By Steve Hill, P.J. Harmer and Dave Coury — For Rattling Chains
I’ll be the first to admit that I am a fan of MVP Disc Sports. In the company’s short existence, I have tried all five of its molds, and have bagged three for a nice driver-midrange-putter set-up – the Volt, Axis, and Anode.
At the same time, I love understable plastic. The Innova Roadrunner and Latitude 64 Fuse – a couple of the flippiest discs on the market – are staples in my bag for their control and ease of use.
So, when MVP announced it was releasing the Amp, an understable fairway driver, I was excited. One of my favorite brands releasing my favorite kind of disc, obviously, had some appeal, and I knew I wanted to throw it.

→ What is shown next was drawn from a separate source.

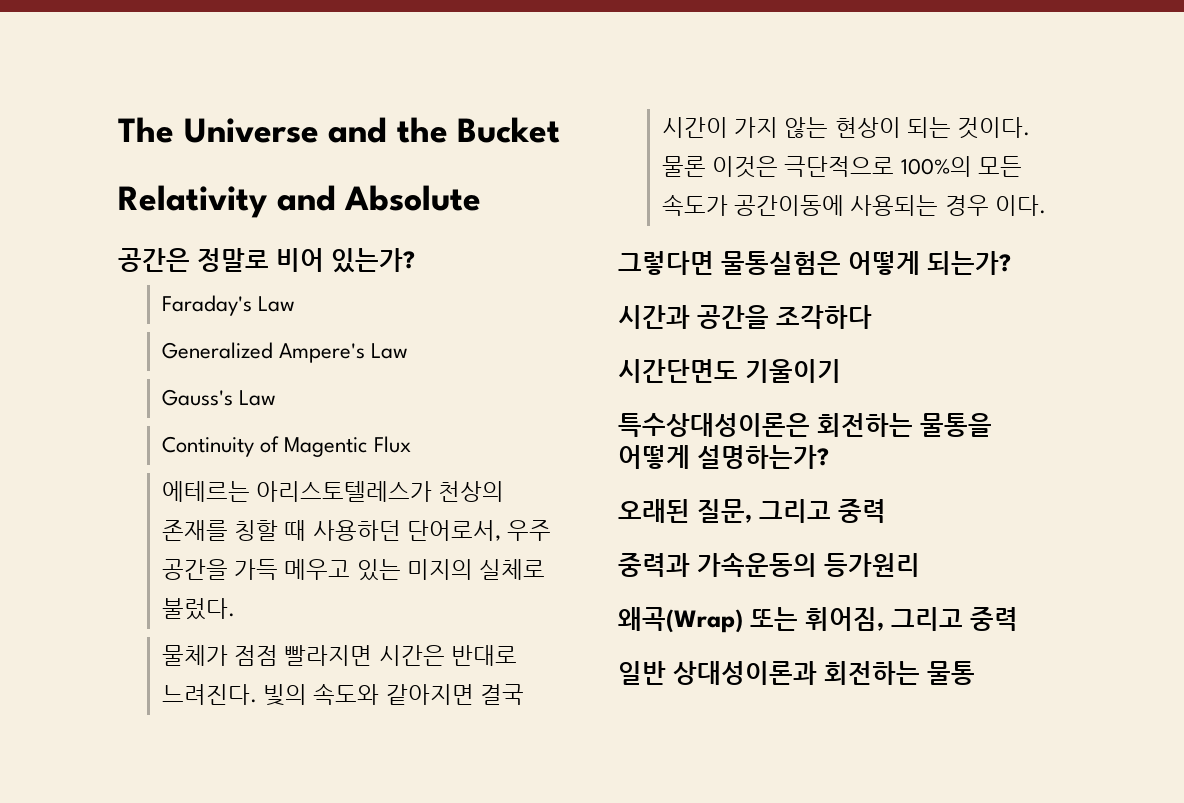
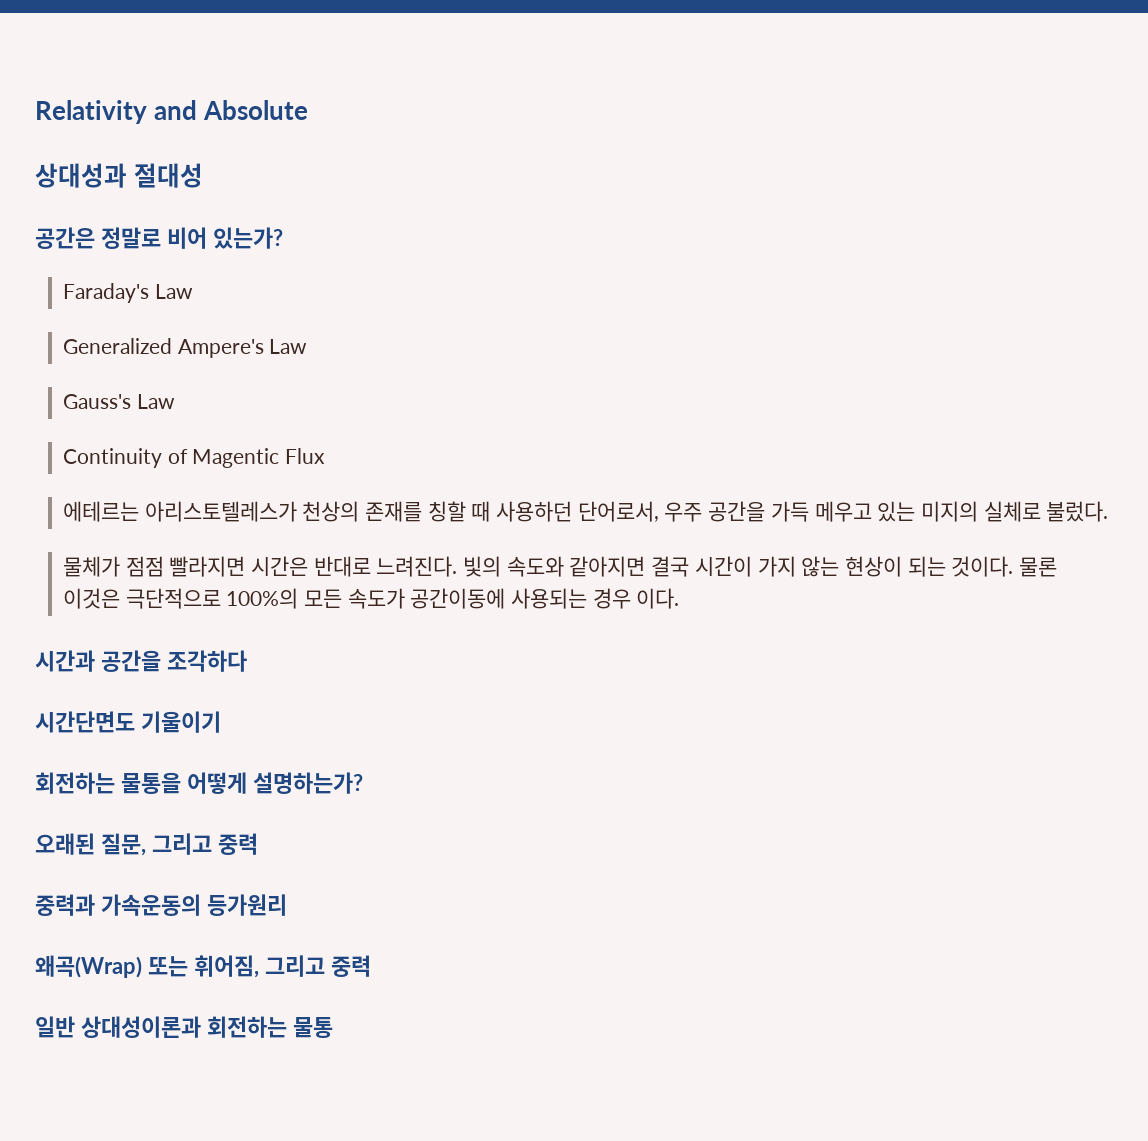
[118,117,561,143] The Universe and the Bucket // -> (35, 112) none
(482, 198) none -> [35,163,203,188] // 상대성과 절대성
[618,251,1011,275] // 그렇다면 물통실험은 어떻게 되는가? -> (680, 598) none
[618,413,810,437] 특수상대성이론은 -> (221, 722) none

One thing I knew coming into the review is that MVP discs – whether it is due to the overmold, or some other phenomenon – tend to require more snap and spin to fly as advertised. To wit, it took me a month to really dial in the Axis and learn how to throw it correctly, which seemed odd for a mid-range.
This is almost a blessing and a curse for new users of MVP discs. Stick with them, and your snap will likely improve. But it can be extremely frustrating to click with the disc at first, which can make it easy to give up on and move to an old standby.
And even though I knew this would be the case with the Amp, I still found myself frustrated with my first few throws with it. Since it was advertised as understable, I expected a nice gentle turn out of the box, with maybe a little fade.
I know it is user error, but If I wasn’t really concentrating the first couple times I threw this disc, it would hyzer out on me real quick, leaving me a little demoralized and ready to throw in the towel.